**WHAT IS REQUIRED**. Reproduce the data below in full and to the letter, images excepted.

****************

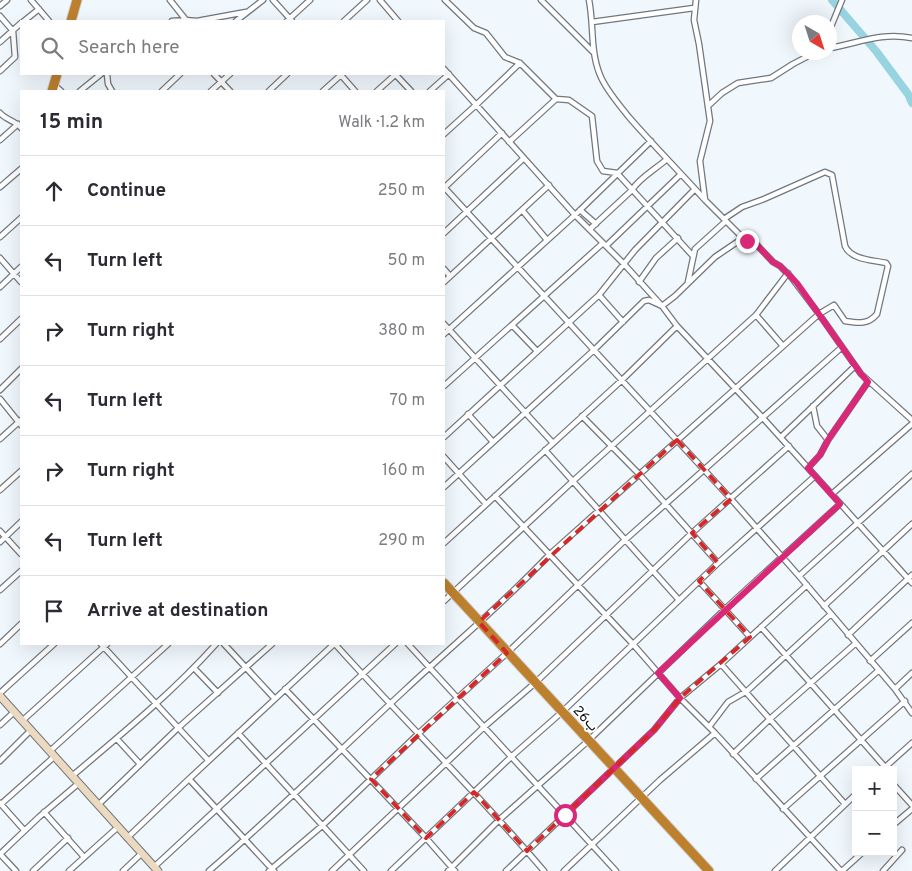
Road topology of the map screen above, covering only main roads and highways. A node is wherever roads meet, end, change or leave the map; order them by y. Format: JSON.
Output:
{"nodes":[{"id":1,"x":77,"y":0,"type":"edge"},
{"id":2,"x":71,"y":20,"type":"edge"},
{"id":3,"x":57,"y":75,"type":"edge"},
{"id":4,"x":56,"y":89,"type":"edge"},
{"id":5,"x":445,"y":584,"type":"edge"},
{"id":6,"x":0,"y":694,"type":"edge"},
{"id":7,"x":156,"y":869,"type":"edge"},
{"id":8,"x":709,"y":871,"type":"edge"}],
"edges":[{"from":1,"to":2,"type":"highway"},
{"from":3,"to":4,"type":"highway"},
{"from":5,"to":8,"type":"highway","name":"26ب"},
{"from":6,"to":7,"type":"main road"}]}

****************

**ANSWER SECTION**.
Road topology of the map screen above, covering only main roads and highways. A node is wherever roads meet, end, change or leave the map; order them by y. Format: JSON.
Output:
{"nodes":[{"id":1,"x":77,"y":0,"type":"edge"},
{"id":2,"x":71,"y":20,"type":"edge"},
{"id":3,"x":57,"y":75,"type":"edge"},
{"id":4,"x":56,"y":89,"type":"edge"},
{"id":5,"x":445,"y":584,"type":"edge"},
{"id":6,"x":0,"y":694,"type":"edge"},
{"id":7,"x":156,"y":869,"type":"edge"},
{"id":8,"x":709,"y":871,"type":"edge"}],
"edges":[{"from":1,"to":2,"type":"highway"},
{"from":3,"to":4,"type":"highway"},
{"from":5,"to":8,"type":"highway","name":"26ب"},
{"from":6,"to":7,"type":"main road"}]}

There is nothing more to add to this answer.